Edio Chapla foi reeleito por associados do Sindicato Rural Patronal de Marechal Cândido Rondon para seguir ocupando a presidência no triênio 2022/2024. A eleição aconteceu na última sexta-feira (17).
Compõem a nova diretoria eleita: vice-presidente, Cevio Alberto Mengarda; secretário, Cesar Luiz Petri; tesoureiro, Gianmarco Ricardo Vivian; suplentes da diretoria: Leandro Ricardo Vivian, João Wochner, Ademir Luiz Griep e Valdemar Luiz Schaefer. No Conselho Fiscal estão Gelson Kroessin, Jonas Leocir Vorpagel, Vilmar Fulber e, como suplentes, Vilmar Dinnebier, Ricardo José Kemfer e Eleandro da Silva. O presidente também ocupa o cargo de delegado representante e tem como suplentes Gianmarco Stoef, Cevio Alberto Mengarda e Cesar Luiz Petri.
Conforme Chapla, 2021 foi um ano marcado por diversas ações que beneficiaram o associado do Sindicato Rural, como a possibilidade de firmar convênios médicos, preenchimento de Imposto de Renda, do Imposto Territorial Rural e folhas de pagamento dos funcionários, além da realização de diversos cursos. “Também apresentamos vários ofícios a autoridades nacionais solicitando benefícios para a classe dos produtores”, declara.
Em defesa do produtor
Ao O Presente, o presidente reeleito diz que 2022 deve ser um ano de muito trabalho. “Sempre defenderemos as necessidades e demandas do produtor rural, sindicalizado ou não, e também traremos serviços e informações atualizadas”, afirma.
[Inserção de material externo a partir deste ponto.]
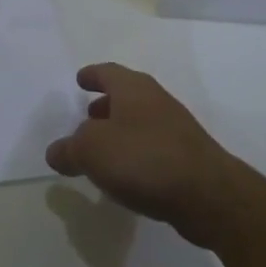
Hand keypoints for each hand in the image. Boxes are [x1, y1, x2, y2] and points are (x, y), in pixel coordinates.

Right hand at [45, 63, 243, 248]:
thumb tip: (57, 151)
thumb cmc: (143, 159)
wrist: (208, 195)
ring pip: (140, 121)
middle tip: (87, 117)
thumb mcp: (92, 151)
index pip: (107, 72)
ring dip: (120, 130)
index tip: (80, 80)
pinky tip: (127, 175)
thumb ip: (69, 149)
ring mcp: (175, 128)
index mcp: (133, 88)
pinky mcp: (187, 157)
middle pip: (126, 95)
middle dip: (105, 104)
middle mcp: (156, 100)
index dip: (92, 75)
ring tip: (103, 150)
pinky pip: (152, 146)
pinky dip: (136, 152)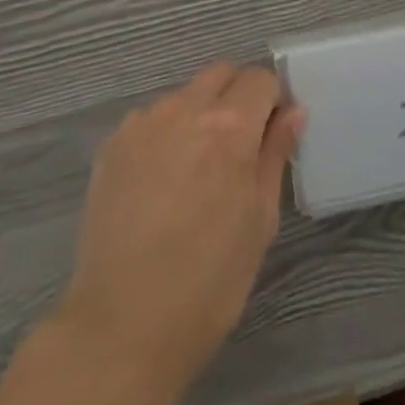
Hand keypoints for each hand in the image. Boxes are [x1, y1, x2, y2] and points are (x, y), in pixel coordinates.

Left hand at [56, 62, 304, 404]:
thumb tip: (292, 112)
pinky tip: (160, 182)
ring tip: (194, 170)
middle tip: (238, 147)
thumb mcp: (259, 223)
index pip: (260, 79)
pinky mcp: (112, 144)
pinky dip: (164, 134)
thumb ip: (275, 155)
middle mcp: (184, 109)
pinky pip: (150, 119)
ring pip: (183, 95)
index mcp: (229, 127)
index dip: (271, 102)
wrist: (120, 329)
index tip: (271, 134)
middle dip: (237, 97)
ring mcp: (143, 124)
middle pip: (221, 74)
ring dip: (198, 114)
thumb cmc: (207, 285)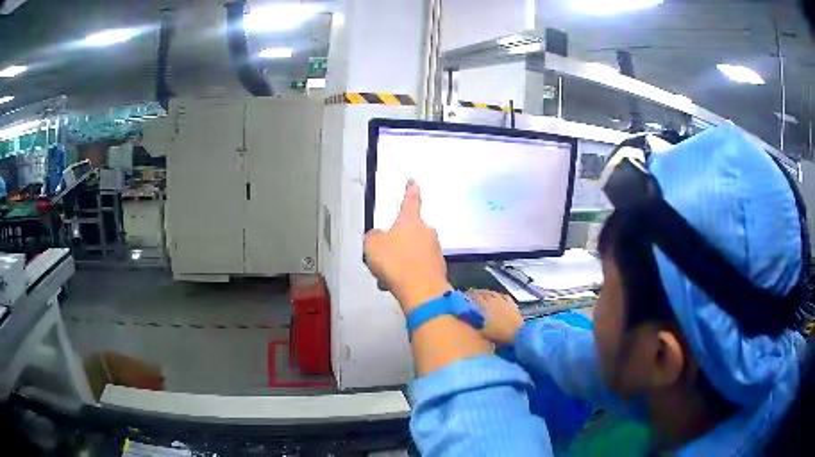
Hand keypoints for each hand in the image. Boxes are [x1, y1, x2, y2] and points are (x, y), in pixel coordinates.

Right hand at [364, 180, 451, 312]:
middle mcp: (426, 231)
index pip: (411, 200)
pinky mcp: (439, 266)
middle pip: (411, 231)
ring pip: (414, 250)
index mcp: (410, 221)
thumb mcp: (372, 246)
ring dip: (403, 259)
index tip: (413, 182)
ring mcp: (436, 249)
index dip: (410, 190)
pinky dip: (410, 272)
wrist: (422, 290)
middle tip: (386, 256)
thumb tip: (379, 236)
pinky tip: (401, 283)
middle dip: (399, 241)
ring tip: (389, 275)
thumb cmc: (395, 263)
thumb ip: (374, 236)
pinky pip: (420, 265)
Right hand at [465, 289, 523, 343]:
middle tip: (472, 293)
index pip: (475, 297)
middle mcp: (494, 300)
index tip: (465, 295)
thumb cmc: (500, 334)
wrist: (519, 333)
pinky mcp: (512, 304)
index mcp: (485, 306)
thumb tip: (465, 326)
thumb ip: (474, 329)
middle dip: (477, 292)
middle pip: (484, 293)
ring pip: (494, 293)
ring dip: (487, 292)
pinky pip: (504, 296)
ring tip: (484, 294)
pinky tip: (499, 296)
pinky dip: (499, 295)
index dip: (469, 295)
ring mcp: (504, 301)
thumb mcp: (483, 334)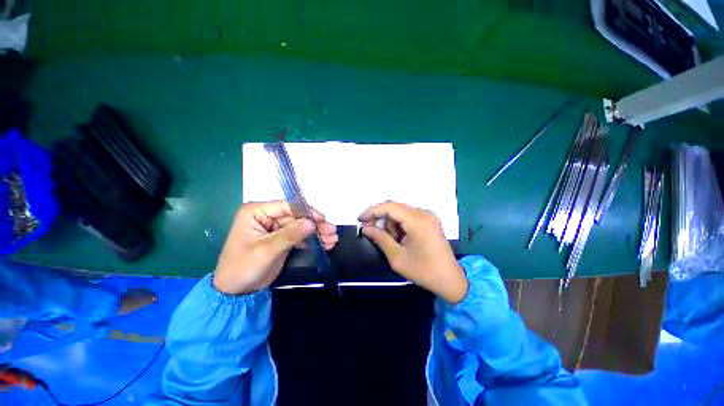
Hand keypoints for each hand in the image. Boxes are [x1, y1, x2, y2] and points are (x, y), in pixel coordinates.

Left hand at [214, 201, 337, 294]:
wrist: (235, 292)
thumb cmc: (243, 268)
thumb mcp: (266, 250)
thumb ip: (290, 235)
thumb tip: (312, 222)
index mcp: (256, 212)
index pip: (287, 206)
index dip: (307, 212)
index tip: (323, 220)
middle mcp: (267, 216)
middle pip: (297, 216)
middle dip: (315, 225)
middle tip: (332, 232)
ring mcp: (275, 228)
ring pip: (300, 226)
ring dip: (317, 233)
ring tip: (332, 239)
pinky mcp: (281, 239)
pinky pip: (299, 236)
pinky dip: (312, 240)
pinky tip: (325, 244)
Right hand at [358, 201, 467, 303]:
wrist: (450, 280)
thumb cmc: (424, 271)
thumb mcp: (397, 257)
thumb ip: (380, 239)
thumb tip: (365, 228)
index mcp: (418, 220)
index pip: (389, 207)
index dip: (372, 211)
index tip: (359, 220)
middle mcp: (424, 213)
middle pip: (394, 207)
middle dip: (379, 218)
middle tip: (369, 231)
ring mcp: (428, 216)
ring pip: (400, 212)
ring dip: (390, 223)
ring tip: (390, 241)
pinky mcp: (429, 220)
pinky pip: (408, 217)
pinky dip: (399, 225)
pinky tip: (399, 239)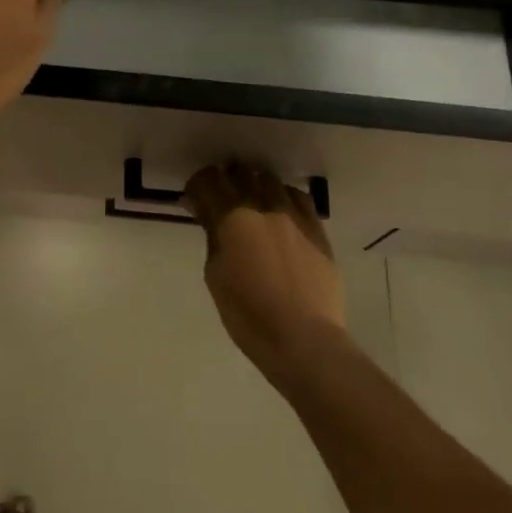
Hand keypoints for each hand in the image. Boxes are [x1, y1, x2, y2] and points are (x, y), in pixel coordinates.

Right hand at [184, 161, 346, 389]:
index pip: (209, 181)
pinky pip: (299, 198)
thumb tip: (207, 215)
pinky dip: (283, 197)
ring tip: (251, 202)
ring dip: (255, 185)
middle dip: (226, 180)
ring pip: (270, 180)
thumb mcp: (215, 276)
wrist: (304, 339)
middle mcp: (264, 206)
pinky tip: (280, 211)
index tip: (194, 199)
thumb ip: (212, 237)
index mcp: (233, 218)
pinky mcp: (317, 228)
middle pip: (240, 174)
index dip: (197, 185)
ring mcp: (294, 215)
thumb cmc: (249, 315)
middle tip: (220, 198)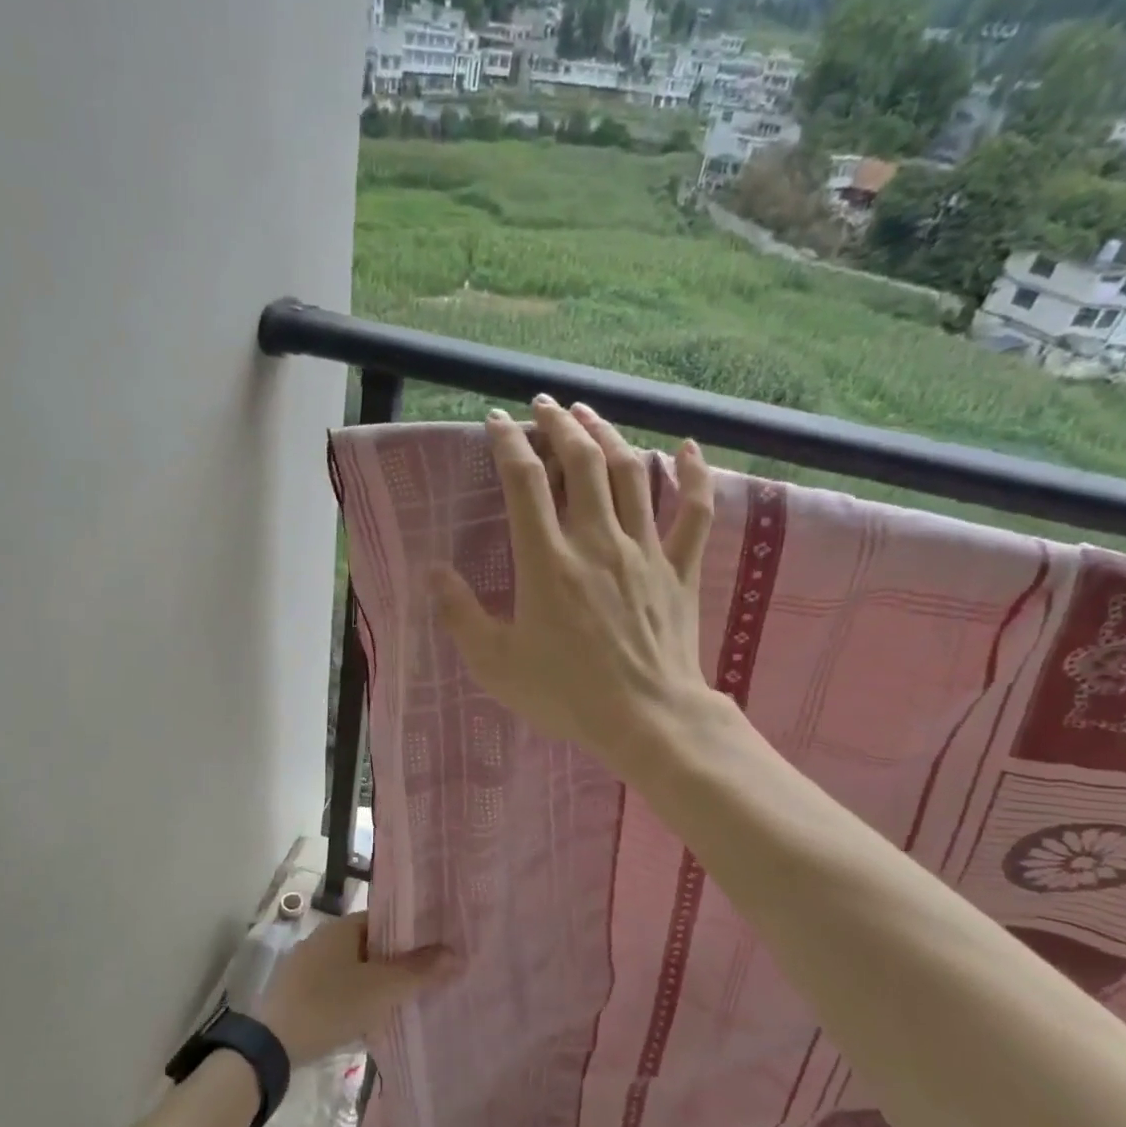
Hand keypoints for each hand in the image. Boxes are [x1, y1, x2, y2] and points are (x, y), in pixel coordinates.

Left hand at [257, 917, 459, 1068]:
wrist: (271, 1046)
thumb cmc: (331, 1005)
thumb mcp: (382, 989)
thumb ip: (420, 971)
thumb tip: (455, 953)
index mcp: (342, 927)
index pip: (384, 920)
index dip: (410, 934)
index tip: (435, 950)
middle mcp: (322, 938)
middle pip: (369, 945)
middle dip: (395, 961)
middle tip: (424, 979)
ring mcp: (306, 965)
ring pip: (353, 968)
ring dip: (375, 981)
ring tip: (402, 1000)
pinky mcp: (297, 992)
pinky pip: (336, 987)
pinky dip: (354, 996)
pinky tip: (367, 1017)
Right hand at [430, 396, 719, 782]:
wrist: (647, 720)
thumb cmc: (566, 694)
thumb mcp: (496, 663)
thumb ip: (460, 614)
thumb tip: (433, 572)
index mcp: (547, 561)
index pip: (525, 482)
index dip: (508, 443)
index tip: (496, 421)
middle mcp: (596, 541)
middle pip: (581, 461)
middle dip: (559, 425)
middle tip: (543, 406)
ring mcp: (644, 550)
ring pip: (632, 472)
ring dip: (609, 435)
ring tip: (590, 415)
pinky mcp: (678, 568)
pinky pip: (693, 511)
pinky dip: (692, 474)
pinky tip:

Por ser uma entidade organizada dentro da Confederação da Agricultura e Pecuária do Brasil (CNA) e da Federação da Agricultura do Estado do Paraná (Faep), o Sindicato Rural “defende e representa agricultores e agropecuaristas em várias decisões que refletem dentro da porteira da propriedade do produtor rural. Ainda que, por muitos agricultores, essas entidades não sejam reconhecidas como batalhadoras na defesa dos interesses do agro”, menciona.
Bandeiras da entidade
Com relação às bandeiras da entidade, Chapla destaca que os próximos anos devem ser de atenção aos agricultores. “Primamos pela manutenção do novo Código Florestal que, por vezes, é desafiado a alterações, foi e segue sendo palco de discussões. Também defendemos a instituição do marco temporal de 1988 no que diz respeito às demarcações de áreas indígenas, em especial na nossa microrregião”, expõe.
Após muitas repercussões, o processo em questão foi suspenso por um pedido de vista do ministro Alexandre de Moraes, do Supremo Tribunal Federal (STF), em setembro.
Chapla frisa que, por intermédio da Faep, uma liminar “paralisou as demarcações de áreas”.